§ **TASK BRIEF**:
Only the pictures should be dropped; every line of the data must come back exactly as written.

§ **RECORDS**:
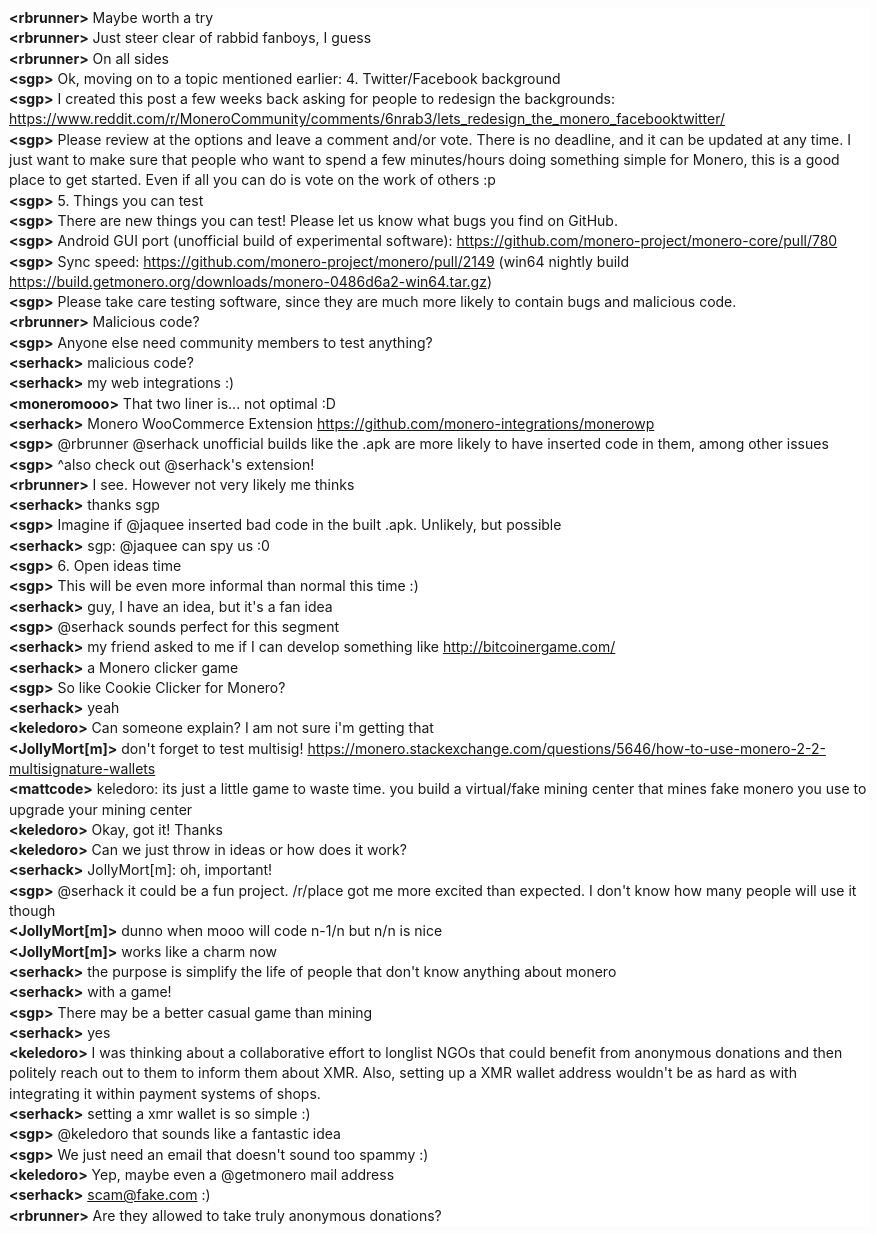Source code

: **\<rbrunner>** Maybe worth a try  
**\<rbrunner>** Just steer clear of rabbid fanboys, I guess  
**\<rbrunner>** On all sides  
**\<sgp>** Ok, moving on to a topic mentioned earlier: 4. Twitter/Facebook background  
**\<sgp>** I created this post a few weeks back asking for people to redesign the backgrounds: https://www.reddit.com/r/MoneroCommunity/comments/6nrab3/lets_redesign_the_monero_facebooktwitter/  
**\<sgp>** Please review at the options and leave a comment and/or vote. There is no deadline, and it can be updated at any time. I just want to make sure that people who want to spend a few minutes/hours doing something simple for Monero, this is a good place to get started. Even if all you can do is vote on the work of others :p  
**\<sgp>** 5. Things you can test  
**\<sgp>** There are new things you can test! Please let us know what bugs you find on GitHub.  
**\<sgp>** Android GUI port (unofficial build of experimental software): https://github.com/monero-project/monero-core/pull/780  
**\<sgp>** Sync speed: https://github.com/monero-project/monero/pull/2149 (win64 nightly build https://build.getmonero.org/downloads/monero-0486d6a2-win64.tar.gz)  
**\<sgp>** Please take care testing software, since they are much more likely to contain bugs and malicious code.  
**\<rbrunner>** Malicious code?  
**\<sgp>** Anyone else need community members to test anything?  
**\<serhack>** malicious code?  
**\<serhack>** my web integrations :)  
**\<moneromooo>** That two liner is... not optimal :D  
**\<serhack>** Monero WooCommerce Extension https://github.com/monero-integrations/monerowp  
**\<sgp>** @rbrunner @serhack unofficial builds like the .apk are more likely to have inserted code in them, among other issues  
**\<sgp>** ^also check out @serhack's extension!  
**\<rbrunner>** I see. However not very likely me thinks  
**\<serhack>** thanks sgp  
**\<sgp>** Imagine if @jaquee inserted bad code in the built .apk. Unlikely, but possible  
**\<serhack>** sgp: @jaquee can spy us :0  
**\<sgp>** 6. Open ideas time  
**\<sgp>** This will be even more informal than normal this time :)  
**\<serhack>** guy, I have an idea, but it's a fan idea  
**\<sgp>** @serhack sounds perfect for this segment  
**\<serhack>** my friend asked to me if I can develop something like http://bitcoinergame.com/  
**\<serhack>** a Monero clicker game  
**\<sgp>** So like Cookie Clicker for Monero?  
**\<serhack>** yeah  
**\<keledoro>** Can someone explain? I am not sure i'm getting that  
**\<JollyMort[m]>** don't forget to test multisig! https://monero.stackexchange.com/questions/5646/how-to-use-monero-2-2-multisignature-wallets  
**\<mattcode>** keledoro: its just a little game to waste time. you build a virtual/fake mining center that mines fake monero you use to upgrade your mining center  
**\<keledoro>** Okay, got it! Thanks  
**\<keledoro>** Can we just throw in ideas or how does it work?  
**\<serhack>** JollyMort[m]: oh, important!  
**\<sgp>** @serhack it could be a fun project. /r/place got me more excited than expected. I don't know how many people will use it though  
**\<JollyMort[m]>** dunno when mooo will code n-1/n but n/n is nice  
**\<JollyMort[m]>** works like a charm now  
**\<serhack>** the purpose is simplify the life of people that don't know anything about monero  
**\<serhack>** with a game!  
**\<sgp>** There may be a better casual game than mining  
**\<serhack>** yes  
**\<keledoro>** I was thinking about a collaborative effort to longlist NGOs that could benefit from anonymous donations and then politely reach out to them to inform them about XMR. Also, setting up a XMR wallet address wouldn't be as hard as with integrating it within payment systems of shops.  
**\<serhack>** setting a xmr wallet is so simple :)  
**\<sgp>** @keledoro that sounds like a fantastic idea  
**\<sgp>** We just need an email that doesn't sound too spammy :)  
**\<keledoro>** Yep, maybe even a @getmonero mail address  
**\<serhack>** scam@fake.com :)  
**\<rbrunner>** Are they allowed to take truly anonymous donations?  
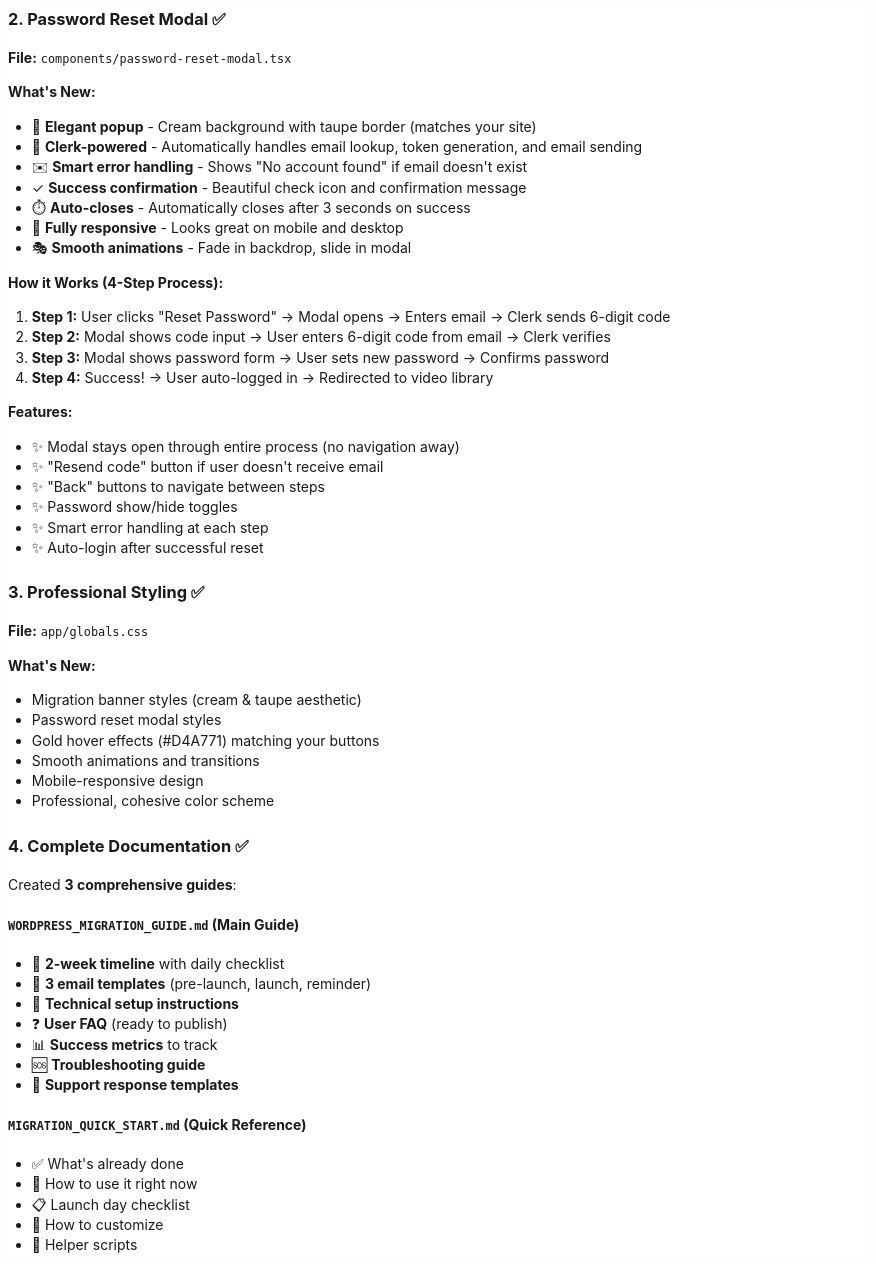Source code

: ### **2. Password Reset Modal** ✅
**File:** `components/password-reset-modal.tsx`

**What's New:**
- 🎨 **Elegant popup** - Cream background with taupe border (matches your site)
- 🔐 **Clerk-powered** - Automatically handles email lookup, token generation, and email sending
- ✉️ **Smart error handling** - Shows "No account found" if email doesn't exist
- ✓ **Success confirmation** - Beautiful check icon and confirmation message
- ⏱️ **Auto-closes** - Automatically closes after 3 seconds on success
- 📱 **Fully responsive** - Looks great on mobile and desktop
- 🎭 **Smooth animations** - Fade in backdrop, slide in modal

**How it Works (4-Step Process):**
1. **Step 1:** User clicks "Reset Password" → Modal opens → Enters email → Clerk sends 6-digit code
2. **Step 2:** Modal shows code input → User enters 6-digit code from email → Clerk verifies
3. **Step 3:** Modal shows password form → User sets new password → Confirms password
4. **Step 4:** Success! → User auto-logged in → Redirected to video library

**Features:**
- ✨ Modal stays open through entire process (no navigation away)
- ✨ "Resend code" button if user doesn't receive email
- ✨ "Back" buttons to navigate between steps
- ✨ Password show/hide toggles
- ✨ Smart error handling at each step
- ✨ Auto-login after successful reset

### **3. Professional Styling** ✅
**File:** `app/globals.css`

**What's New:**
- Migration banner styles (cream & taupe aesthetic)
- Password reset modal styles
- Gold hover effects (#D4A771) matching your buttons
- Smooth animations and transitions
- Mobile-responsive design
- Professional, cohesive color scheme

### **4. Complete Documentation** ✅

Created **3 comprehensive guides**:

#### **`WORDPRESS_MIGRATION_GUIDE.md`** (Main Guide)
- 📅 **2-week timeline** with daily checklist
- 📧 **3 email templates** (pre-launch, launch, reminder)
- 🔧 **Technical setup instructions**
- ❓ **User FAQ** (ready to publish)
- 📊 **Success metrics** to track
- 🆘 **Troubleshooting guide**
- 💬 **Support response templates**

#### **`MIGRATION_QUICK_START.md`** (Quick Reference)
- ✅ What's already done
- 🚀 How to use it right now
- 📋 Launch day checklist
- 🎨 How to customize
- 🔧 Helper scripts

§ **FINISHED TASK**:
Source code

: **\<rbrunner>** Maybe worth a try  
**\<rbrunner>** Just steer clear of rabbid fanboys, I guess  
**\<rbrunner>** On all sides  
**\<sgp>** Ok, moving on to a topic mentioned earlier: 4. Twitter/Facebook background  
**\<sgp>** I created this post a few weeks back asking for people to redesign the backgrounds: https://www.reddit.com/r/MoneroCommunity/comments/6nrab3/lets_redesign_the_monero_facebooktwitter/  
**\<sgp>** Please review at the options and leave a comment and/or vote. There is no deadline, and it can be updated at any time. I just want to make sure that people who want to spend a few minutes/hours doing something simple for Monero, this is a good place to get started. Even if all you can do is vote on the work of others :p  
**\<sgp>** 5. Things you can test  
**\<sgp>** There are new things you can test! Please let us know what bugs you find on GitHub.  
**\<sgp>** Android GUI port (unofficial build of experimental software): https://github.com/monero-project/monero-core/pull/780  
**\<sgp>** Sync speed: https://github.com/monero-project/monero/pull/2149 (win64 nightly build https://build.getmonero.org/downloads/monero-0486d6a2-win64.tar.gz)  
**\<sgp>** Please take care testing software, since they are much more likely to contain bugs and malicious code.  
**\<rbrunner>** Malicious code?  
**\<sgp>** Anyone else need community members to test anything?  
**\<serhack>** malicious code?  
**\<serhack>** my web integrations :)  
**\<moneromooo>** That two liner is... not optimal :D  
**\<serhack>** Monero WooCommerce Extension https://github.com/monero-integrations/monerowp  
**\<sgp>** @rbrunner @serhack unofficial builds like the .apk are more likely to have inserted code in them, among other issues  
**\<sgp>** ^also check out @serhack's extension!  
**\<rbrunner>** I see. However not very likely me thinks  
**\<serhack>** thanks sgp  
**\<sgp>** Imagine if @jaquee inserted bad code in the built .apk. Unlikely, but possible  
**\<serhack>** sgp: @jaquee can spy us :0  
**\<sgp>** 6. Open ideas time  
**\<sgp>** This will be even more informal than normal this time :)  
**\<serhack>** guy, I have an idea, but it's a fan idea  
**\<sgp>** @serhack sounds perfect for this segment  
**\<serhack>** my friend asked to me if I can develop something like http://bitcoinergame.com/  
**\<serhack>** a Monero clicker game  
**\<sgp>** So like Cookie Clicker for Monero?  
**\<serhack>** yeah  
**\<keledoro>** Can someone explain? I am not sure i'm getting that  
**\<JollyMort[m]>** don't forget to test multisig! https://monero.stackexchange.com/questions/5646/how-to-use-monero-2-2-multisignature-wallets  
**\<mattcode>** keledoro: its just a little game to waste time. you build a virtual/fake mining center that mines fake monero you use to upgrade your mining center  
**\<keledoro>** Okay, got it! Thanks  
**\<keledoro>** Can we just throw in ideas or how does it work?  
**\<serhack>** JollyMort[m]: oh, important!  
**\<sgp>** @serhack it could be a fun project. /r/place got me more excited than expected. I don't know how many people will use it though  
**\<JollyMort[m]>** dunno when mooo will code n-1/n but n/n is nice  
**\<JollyMort[m]>** works like a charm now  
**\<serhack>** the purpose is simplify the life of people that don't know anything about monero  
**\<serhack>** with a game!  
**\<sgp>** There may be a better casual game than mining  
**\<serhack>** yes  
**\<keledoro>** I was thinking about a collaborative effort to longlist NGOs that could benefit from anonymous donations and then politely reach out to them to inform them about XMR. Also, setting up a XMR wallet address wouldn't be as hard as with integrating it within payment systems of shops.  
**\<serhack>** setting a xmr wallet is so simple :)  
**\<sgp>** @keledoro that sounds like a fantastic idea  
**\<sgp>** We just need an email that doesn't sound too spammy :)  
**\<keledoro>** Yep, maybe even a @getmonero mail address  
**\<serhack>** scam@fake.com :)  
**\<rbrunner>** Are they allowed to take truly anonymous donations?  
Source code

: ### **2. Password Reset Modal** ✅
**File:** `components/password-reset-modal.tsx`

**What's New:**
- 🎨 **Elegant popup** - Cream background with taupe border (matches your site)
- 🔐 **Clerk-powered** - Automatically handles email lookup, token generation, and email sending
- ✉️ **Smart error handling** - Shows "No account found" if email doesn't exist
- ✓ **Success confirmation** - Beautiful check icon and confirmation message
- ⏱️ **Auto-closes** - Automatically closes after 3 seconds on success
- 📱 **Fully responsive** - Looks great on mobile and desktop
- 🎭 **Smooth animations** - Fade in backdrop, slide in modal

**How it Works (4-Step Process):**
1. **Step 1:** User clicks "Reset Password" → Modal opens → Enters email → Clerk sends 6-digit code
2. **Step 2:** Modal shows code input → User enters 6-digit code from email → Clerk verifies
3. **Step 3:** Modal shows password form → User sets new password → Confirms password
4. **Step 4:** Success! → User auto-logged in → Redirected to video library

**Features:**
- ✨ Modal stays open through entire process (no navigation away)
- ✨ "Resend code" button if user doesn't receive email
- ✨ "Back" buttons to navigate between steps
- ✨ Password show/hide toggles
- ✨ Smart error handling at each step
- ✨ Auto-login after successful reset

### **3. Professional Styling** ✅
**File:** `app/globals.css`

**What's New:**
- Migration banner styles (cream & taupe aesthetic)
- Password reset modal styles
- Gold hover effects (#D4A771) matching your buttons
- Smooth animations and transitions
- Mobile-responsive design
- Professional, cohesive color scheme

### **4. Complete Documentation** ✅

Created **3 comprehensive guides**:

#### **`WORDPRESS_MIGRATION_GUIDE.md`** (Main Guide)
- 📅 **2-week timeline** with daily checklist
- 📧 **3 email templates** (pre-launch, launch, reminder)
- 🔧 **Technical setup instructions**
- ❓ **User FAQ** (ready to publish)
- 📊 **Success metrics** to track
- 🆘 **Troubleshooting guide**
- 💬 **Support response templates**

#### **`MIGRATION_QUICK_START.md`** (Quick Reference)
- ✅ What's already done
- 🚀 How to use it right now
- 📋 Launch day checklist
- 🎨 How to customize
- 🔧 Helper scripts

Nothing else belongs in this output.